I never seem to have “writer’s block” or anxiety about writing, some say to me. That is not precisely true, but I am a lot less worried about writing than most people; I just do it, regardless of how I may feel.
I’ll let you judge how bad my poetry is. Here is one shadow poem, from 1990. Read across, then down. Think of every other stanza's being in a facing column, across from the preceding stanza.
INVISIBLE DOUBLE
by Clara Branon
I reach to your cheek,
trailing my fingers
slowly down;
pull you closer,
tilting your chin;
our eyes close
as our breaths mingle
into a long, slow kiss.
In straight-backed chairs
we sit talking
cups clanging on saucers,
fingers toying
with tea strings and spoons;
our laughter rings
between our faces,
smiles enforcing
appropriate distance.
Our knees touch
as we lean in,
sharing the glossy pages
until my arms encircle you;
our breasts push to stiffness;
I lay beneath you,
straining up to be
closer than close.
On the rough-tweed couch
we lounge looking
at glittering jewelry,
reading to ridicule
advice on all topics.
Consulting our horoscopes,
we decide to dismiss
or delight in our fate;
if our fingers brush,
we pull back
and turn the pages
more quickly.
I watch our fingers
and wonder:
do you know
what I do with you
as we talk and read?
Your only clues
lay in questions
unasked.
We turn to hug
before parting;
I close the distance,
eager for our only touching;
drinking in your neck,
I’m drowning in your hair.
The two of us
walk you to your car;
one waves,
the other caresses.
Next time, I think;
I’ll be braver, truer,
Able to give you
More than clues.
If I had the grace to be embarrassed, would you respect me more or less? No matter. I won’t subject you to any more of my poetry, value unstated.

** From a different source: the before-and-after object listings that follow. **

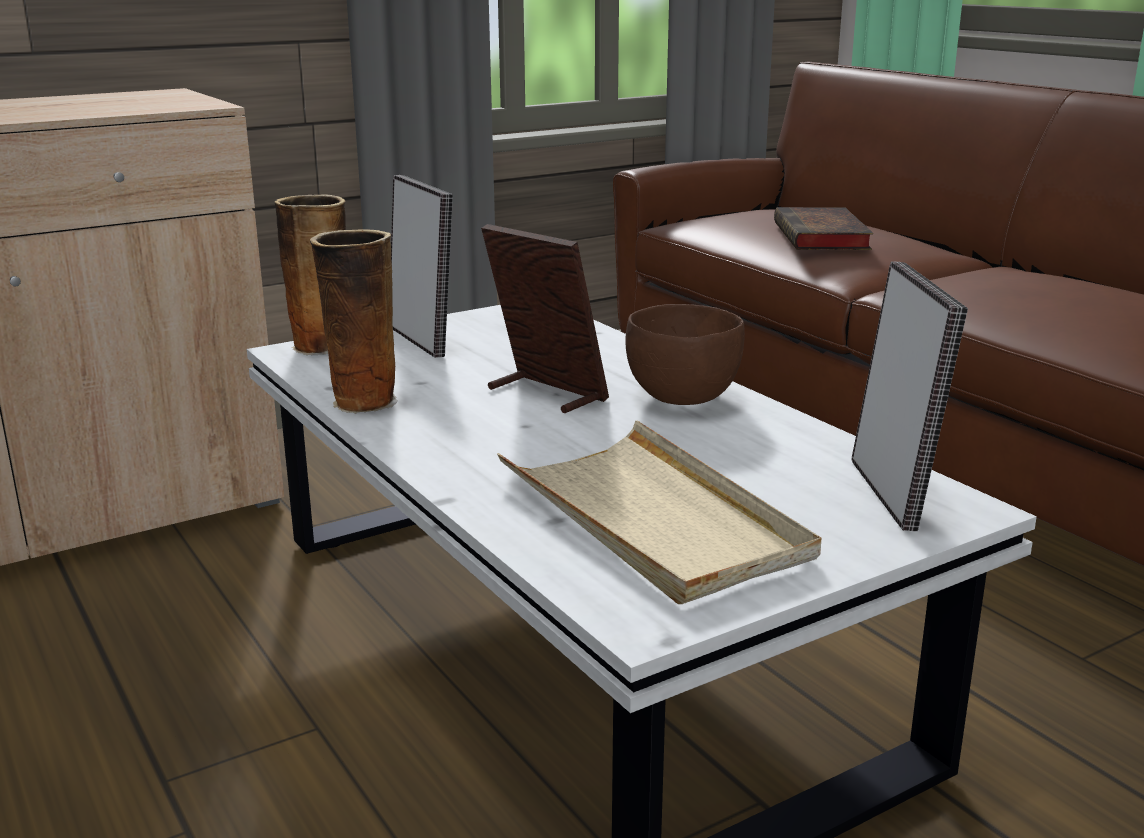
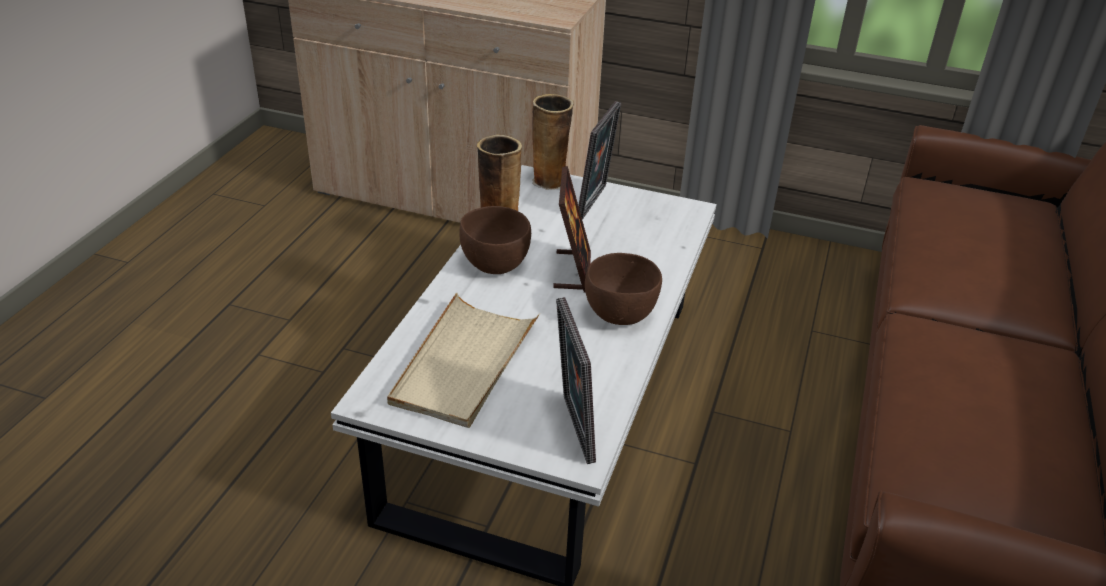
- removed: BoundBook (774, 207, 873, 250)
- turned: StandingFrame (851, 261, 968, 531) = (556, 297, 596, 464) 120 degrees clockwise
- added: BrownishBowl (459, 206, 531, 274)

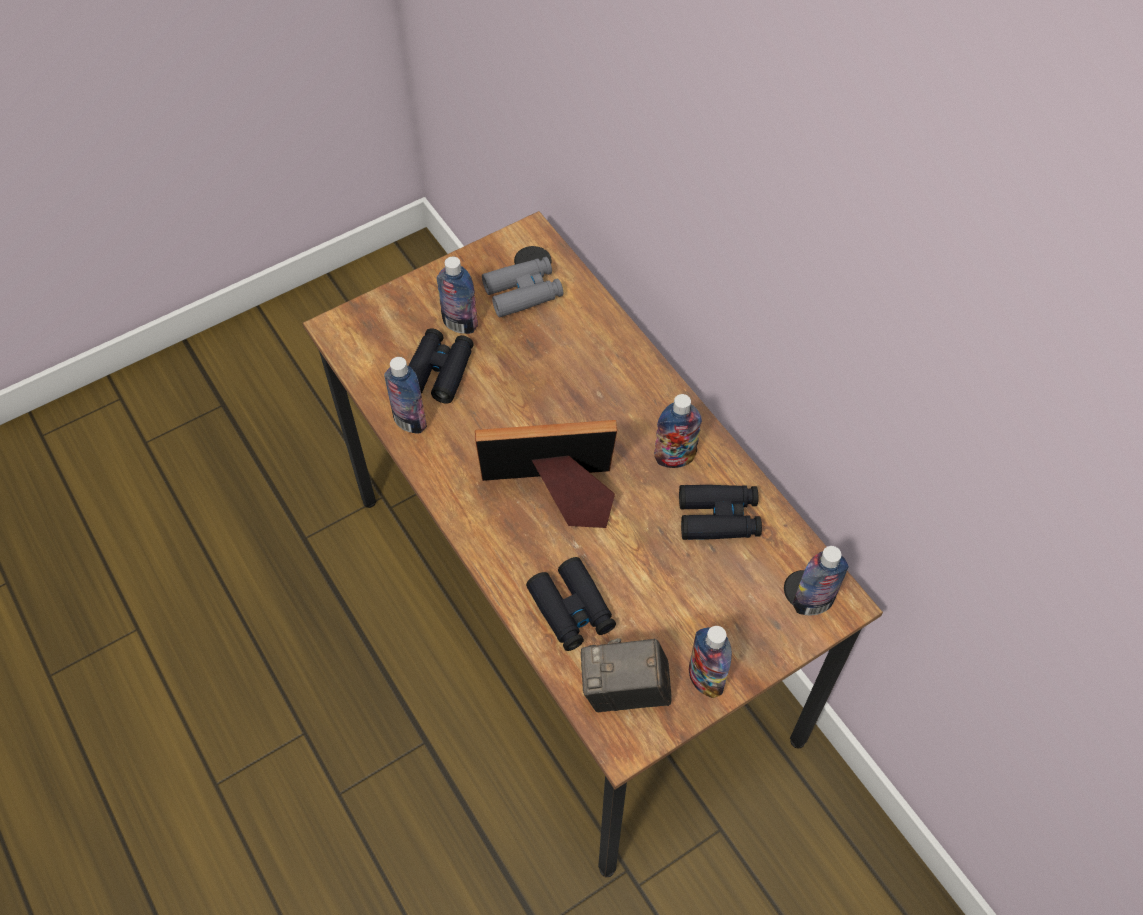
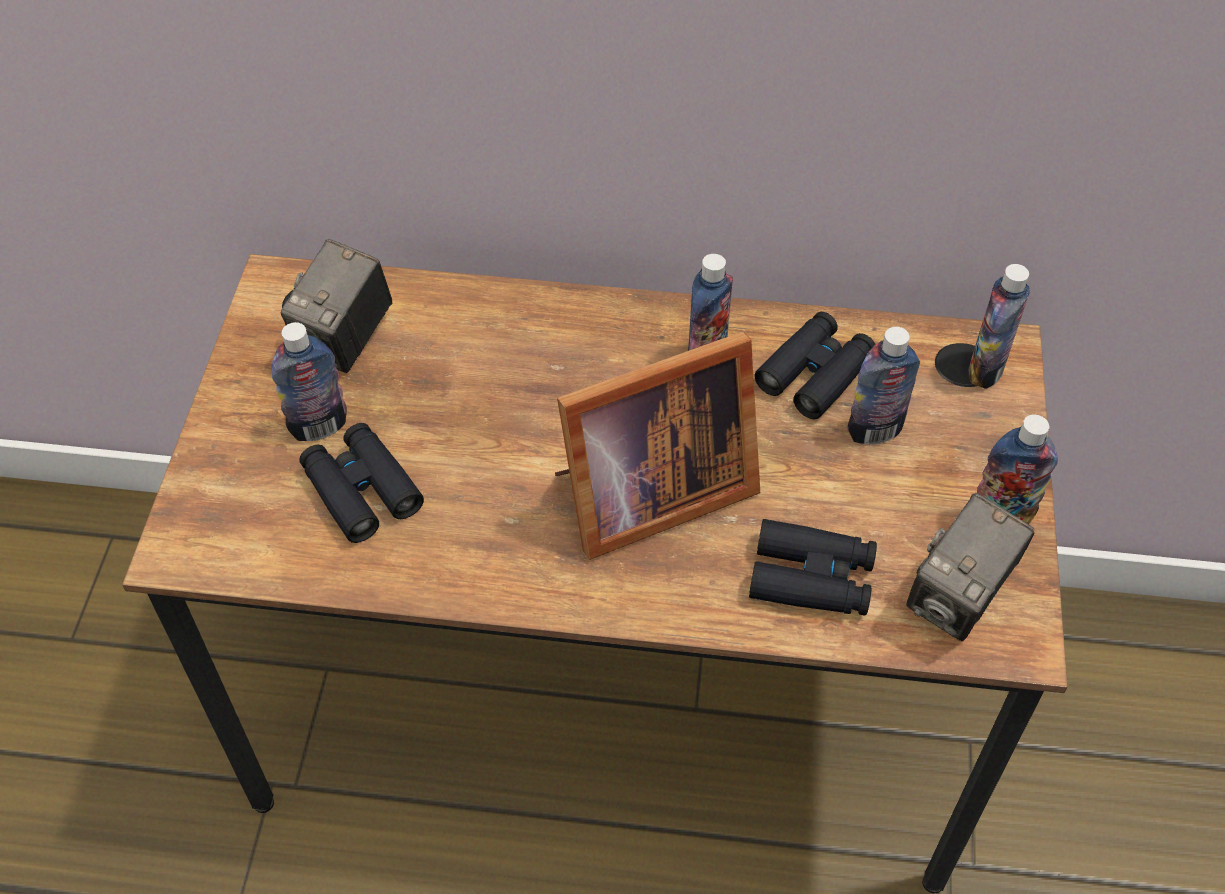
- moved: BeverageBottle (384, 357, 427, 434) to (847, 327, 920, 444)
- turned: StandingFrame (475, 420, 617, 528) = (555, 332, 760, 560) 150 degrees counterclockwise
- replaced: GreyPairOfBinoculars (482, 257, 563, 317) to StillCamera (281, 239, 392, 373)

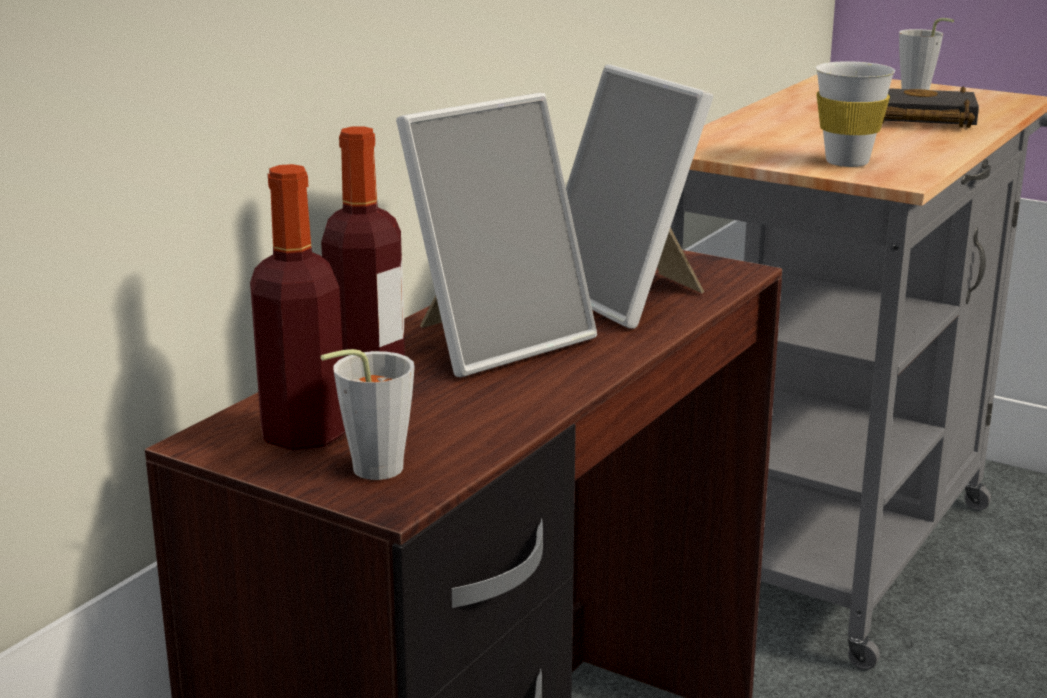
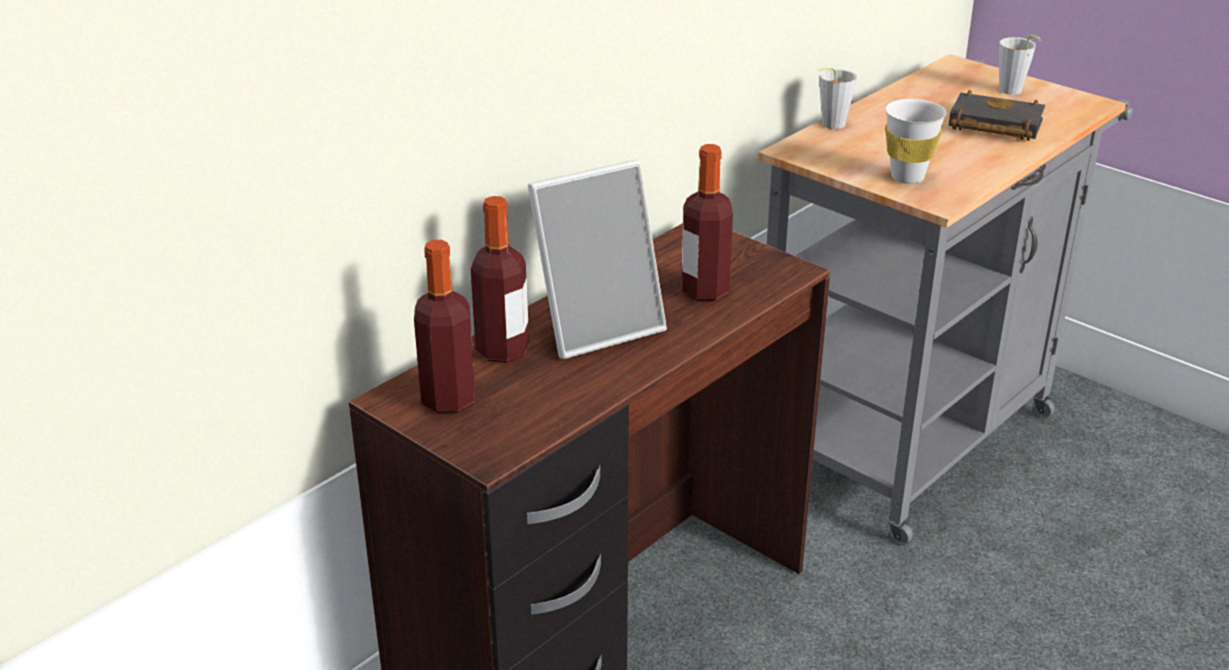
- moved: GreyCup (321, 349, 415, 480) to (817, 67, 857, 129)
- replaced: StandingFrame (566, 64, 713, 329) to BeverageBottle (681, 144, 733, 301)

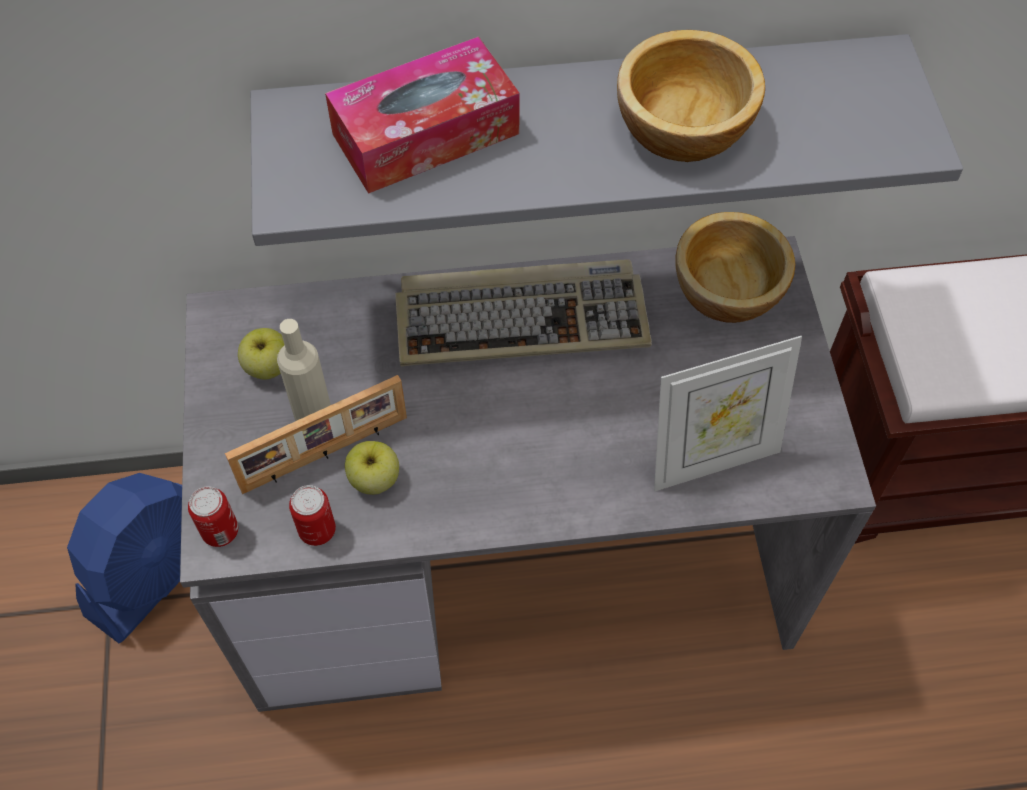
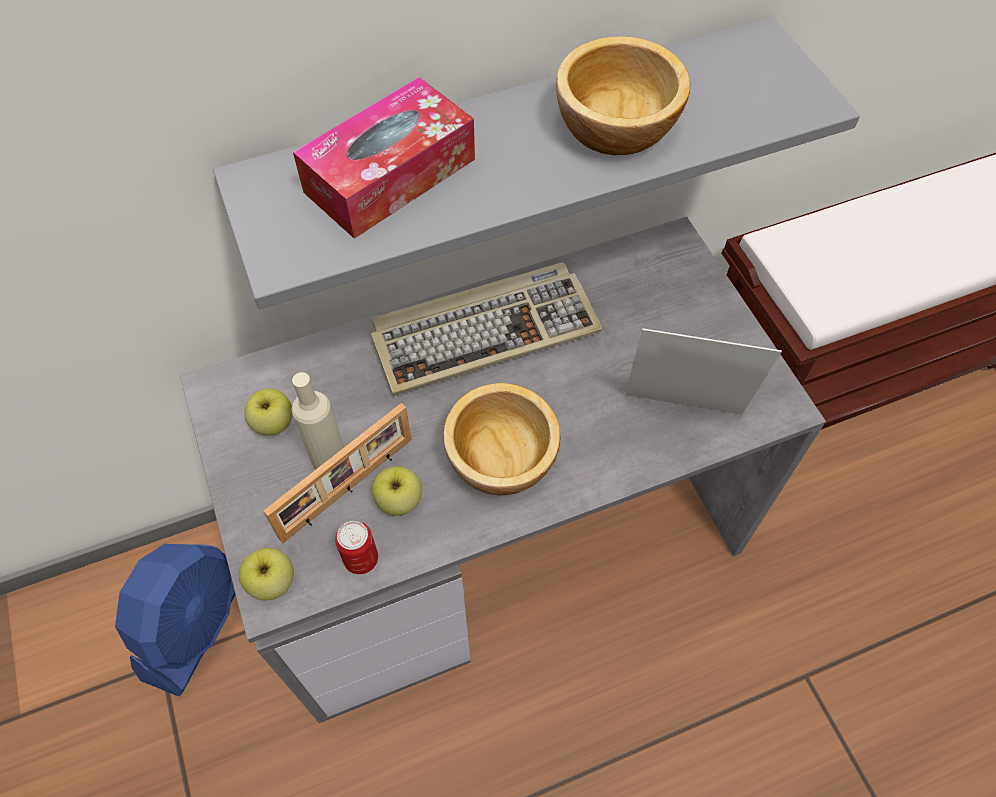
- replaced: SealedCan (188, 486, 238, 547) to Apple (239, 548, 294, 600)
- turned: StandingFrame (654, 336, 802, 491) = (625, 328, 782, 414) 135 degrees counterclockwise
- moved: Bowl (675, 212, 795, 323) to (443, 383, 560, 495)

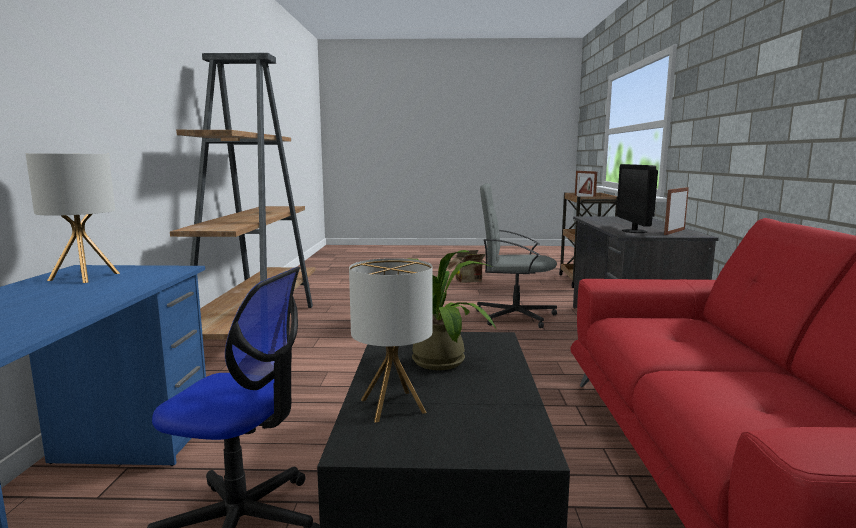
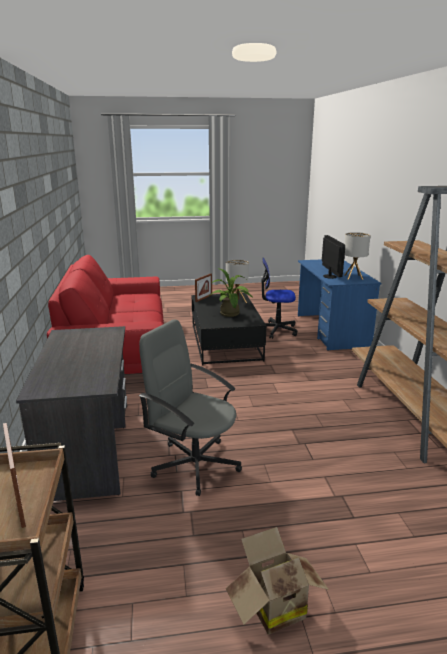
- turned: GreyComputerChair (476, 183, 557, 328) = (139, 319, 242, 496) 150 degrees counterclockwise
- moved: Monitor (617, 164, 658, 233) to (322, 235, 345, 279)
- moved: StandingFrame (664, 187, 689, 235) to (195, 273, 212, 302)

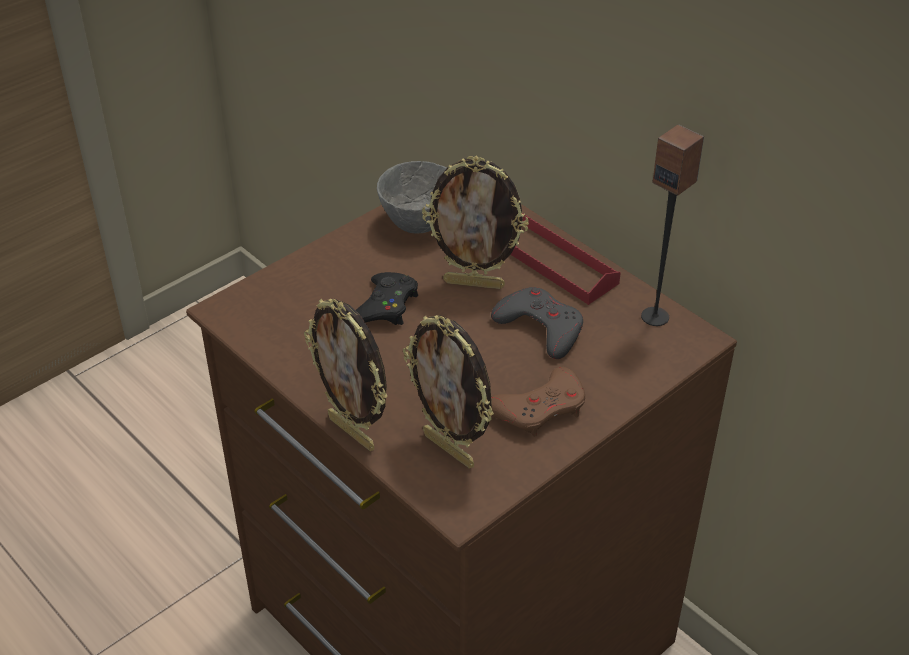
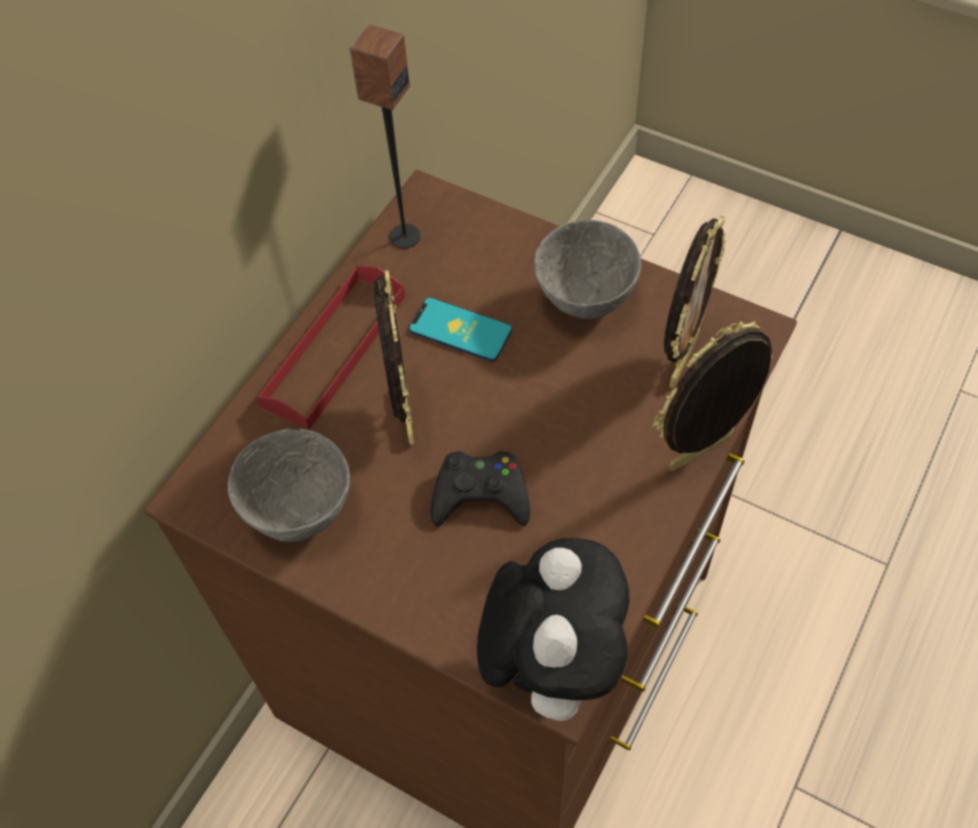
- turned: StandingFrame (304, 299, 387, 451) = (653, 321, 772, 471) 150 degrees counterclockwise
- replaced: GreyGameController (491, 287, 583, 359) to Telephone (409, 297, 512, 362)
- replaced: BrownishGameController (491, 367, 585, 437) to GreyBowl (534, 220, 641, 319)
- added: PlushToy (477, 538, 629, 721)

Some of my writing is great; most is just serviceable and could use a good editor. It’s usually grammatically perfect and proofread all right, but, unfortunately, I’m usually the best editor available and I can’t edit myself so well. Any errors in this and the other Volumes in this series are due to that lack of outside editing.
Just thought some readers are interested in the ways a writer gets “born,” like the way a star forms. Here you are: a writautography, an authography? Zephyr likes the second one better (it’s his word, of course)!